# Marginal revenue

In microeconomics, marginal revenue (MR) is the additional revenue that will be generated by increasing product sales by one unit.

In a perfectly competitive market, the additional revenue generated by selling an additional unit of a good is equal to the price the firm is able to charge the buyer of the good. This is because a firm in a competitive market will always get the same price for every unit it sells regardless of the number of units the firm sells since the firm's sales can never impact the industry's price.

However, a monopoly determines the entire industry's sales. As a result, it will have to lower the price of all units sold to increase sales by 1 unit. Therefore, the marginal revenue generated is always lower than the price the firm is able to charge for the unit sold, since each reduction in price causes unit revenue to decline on every good the firm sells. The marginal revenue (the increase in total revenue) is the price the firm gets on the additional unit sold, less the revenue lost by reducing the price on all other units that were sold prior to the decrease in price.

A firm’s profits will be maximized when marginal revenue (MR) equals marginal cost (MC). If $MR>MC$ then a profit-maximizing firm will increase output for more profit, while if $MR then the firm will decrease output for additional profit. Thus the firm will choose the profit-maximizing output level as that for which $MR=MC$ .

## Definition

Marginal revenue is equal to the ratio of the change in revenue for some change in quantity sold to that change in quantity sold. This can also be represented as a derivative when the change in quantity sold becomes arbitrarily small. Define the revenue function to be

$R(Q)=P(Q)\cdot Q,$ where Q is output and P(Q) is the inverse demand function of customers. By the product rule, marginal revenue is then given by

$R'(Q)=P(Q)+P'(Q)\cdot Q,$ where the prime sign indicates a derivative. For a firm facing perfect competition, price does not change with quantity sold ($P'(Q)=0$ ), so marginal revenue is equal to price. For a monopoly, the price decreases with quantity sold ($P'(Q)<0$ ), so marginal revenue is less than price (for positive $Q.$ )

## Marginal revenue curve

The marginal revenue curve is affected by the same factors as the demand curve – changes in income, changes in the prices of complements and substitutes, changes in populations, etc. These factors can cause the MR curve to shift and rotate.
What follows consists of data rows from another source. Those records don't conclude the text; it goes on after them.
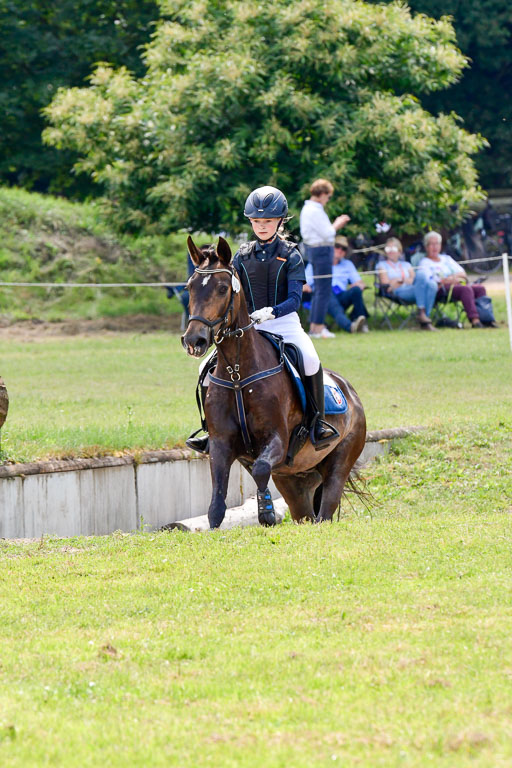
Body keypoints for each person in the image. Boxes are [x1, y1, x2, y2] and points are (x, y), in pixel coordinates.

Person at [187, 185, 340, 460]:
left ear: (279, 221)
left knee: (310, 359)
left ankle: (317, 425)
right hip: (250, 327)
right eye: (256, 221)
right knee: (204, 367)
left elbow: (295, 299)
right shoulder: (242, 256)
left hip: (284, 324)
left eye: (267, 221)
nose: (262, 226)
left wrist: (272, 312)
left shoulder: (292, 253)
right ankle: (209, 430)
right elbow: (230, 293)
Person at [299, 179, 351, 339]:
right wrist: (338, 223)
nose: (328, 200)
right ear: (322, 194)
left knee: (320, 290)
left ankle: (315, 326)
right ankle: (318, 327)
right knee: (323, 290)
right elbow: (328, 233)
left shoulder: (309, 209)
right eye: (328, 196)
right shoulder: (314, 210)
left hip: (317, 250)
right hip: (321, 249)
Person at [418, 231, 497, 328]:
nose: (435, 247)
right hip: (441, 290)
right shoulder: (424, 263)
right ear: (426, 246)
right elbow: (432, 281)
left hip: (457, 285)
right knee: (466, 289)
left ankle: (486, 319)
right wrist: (451, 279)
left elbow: (463, 274)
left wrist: (452, 278)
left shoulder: (446, 258)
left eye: (437, 243)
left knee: (479, 288)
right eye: (432, 244)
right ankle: (474, 320)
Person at [303, 236, 369, 333]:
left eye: (344, 248)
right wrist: (305, 286)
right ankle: (350, 327)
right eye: (337, 246)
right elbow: (303, 283)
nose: (340, 250)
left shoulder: (347, 264)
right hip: (321, 299)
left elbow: (359, 282)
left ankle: (361, 322)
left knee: (356, 290)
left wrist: (359, 285)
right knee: (326, 291)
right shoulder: (317, 263)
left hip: (341, 295)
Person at [377, 237, 438, 330]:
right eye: (388, 249)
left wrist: (399, 280)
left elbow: (415, 280)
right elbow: (386, 284)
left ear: (399, 251)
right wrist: (406, 280)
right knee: (423, 280)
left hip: (414, 289)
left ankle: (424, 317)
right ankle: (423, 317)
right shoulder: (382, 265)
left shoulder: (406, 265)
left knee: (432, 284)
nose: (390, 251)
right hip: (398, 292)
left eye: (393, 249)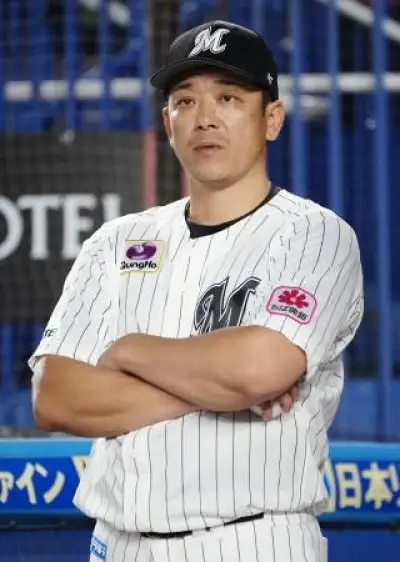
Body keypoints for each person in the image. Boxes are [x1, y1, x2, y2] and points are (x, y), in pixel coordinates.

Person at [29, 19, 364, 562]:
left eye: (229, 97)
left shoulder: (314, 234)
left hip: (251, 540)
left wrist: (128, 352)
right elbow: (55, 396)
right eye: (185, 101)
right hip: (117, 544)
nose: (205, 117)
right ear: (168, 123)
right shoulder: (116, 241)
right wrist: (224, 390)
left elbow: (259, 369)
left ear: (272, 119)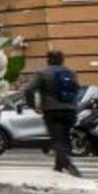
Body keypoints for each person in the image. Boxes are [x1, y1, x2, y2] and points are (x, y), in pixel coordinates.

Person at [28, 49, 82, 177]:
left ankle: (67, 162)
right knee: (65, 137)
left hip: (52, 111)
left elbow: (29, 89)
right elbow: (77, 88)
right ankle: (58, 167)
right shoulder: (71, 72)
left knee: (57, 139)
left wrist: (33, 105)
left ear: (48, 60)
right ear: (62, 60)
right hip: (70, 110)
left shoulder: (42, 73)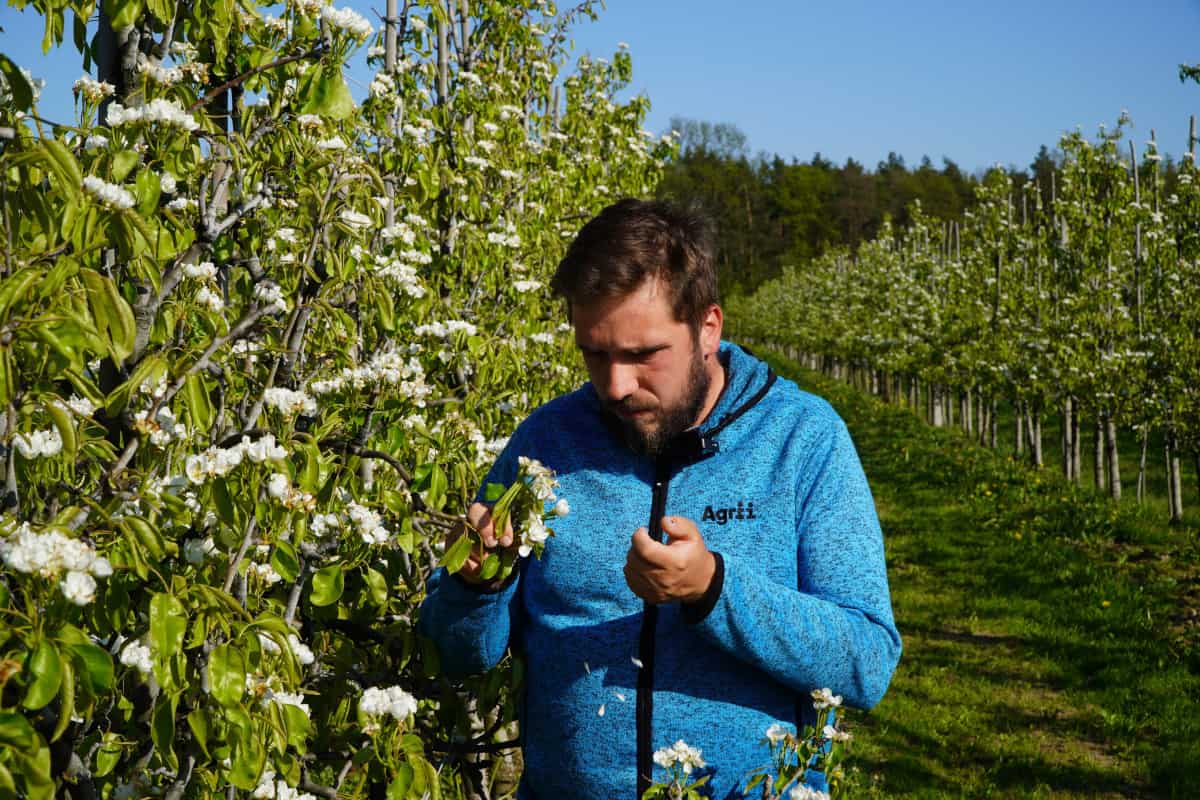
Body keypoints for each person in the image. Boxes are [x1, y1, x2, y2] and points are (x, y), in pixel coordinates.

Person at [418, 198, 901, 799]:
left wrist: (715, 591)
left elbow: (867, 661)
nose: (616, 385)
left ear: (707, 328)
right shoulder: (546, 443)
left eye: (643, 355)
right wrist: (474, 588)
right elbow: (458, 657)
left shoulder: (802, 439)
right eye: (595, 354)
## Relationship between marginal revenue and elasticity

The relationship between marginal revenue and the elasticity of demand by the firm's customers can be derived as follows:

$R=P(Q)\cdot Q,$ $MR=dR/dQ=P+{\frac {dP}{dQ}}\cdot Q=P+\left({\frac {dP}{dQ}}{\frac {Q}{P}}\right)\cdot P=P\cdot \left(1+{\frac {1}{e}}\right),$ where R is total revenue, P(Q) is the inverse of the demand function, and e < 0 is the price elasticity of demand. If demand is inelastic (e > –1) then MR will be negative, because to sell a marginal (infinitesimal) unit the firm would have to lower the selling price so much that it would lose more revenue on the pre-existing units than it would gain on the incremental unit. If demand is elastic (e < –1) MR will be positive, because the additional unit would not drive down the price by so much. If the firm is a perfect competitor, so that it is so small in the market that its quantity produced and sold has no effect on the price, then the price elasticity of demand is negative infinity, and marginal revenue simply equals the (market-determined) price.

## Marginal revenue and markup pricing

Profit maximization requires that a firm produces where marginal revenue equals marginal costs. Firm managers are unlikely to have complete information concerning their marginal revenue function or their marginal costs. However, the profit maximization conditions can be expressed in a “more easily applicable form”:

MR = MC,
MR = P(1 + 1/e),
MC = P(1 + 1/e),
MC = P + P/e,
(P - MC)/ P = –1/e.

Markup is the difference between price and marginal cost. The formula states that markup as a percentage of price equals the negative (and hence the absolute value) of the inverse of the elasticity of demand.

(P - MC)/ P = –1/e is called the Lerner index after economist Abba Lerner. The Lerner index is a measure of market power — the ability of a firm to charge a price that exceeds marginal cost. The index varies from zero (when demand is infinitely elastic (a perfectly competitive market) to 1 (when demand has an elasticity of –1). The closer the index value is to 1, the greater is the difference between price and marginal cost. The Lerner index increases as demand becomes less elastic.

Alternatively, the relationship can be expressed as:

P = MC/(1 + 1/e).

Thus, for example, if e is –2 and MC is $5.00 then price is$10.00.

Example If a company can sell 10 units at $20 each or 11 units at$19 each, then the marginal revenue from the eleventh unit is (11 × 19) - (10 × 20) = \$9.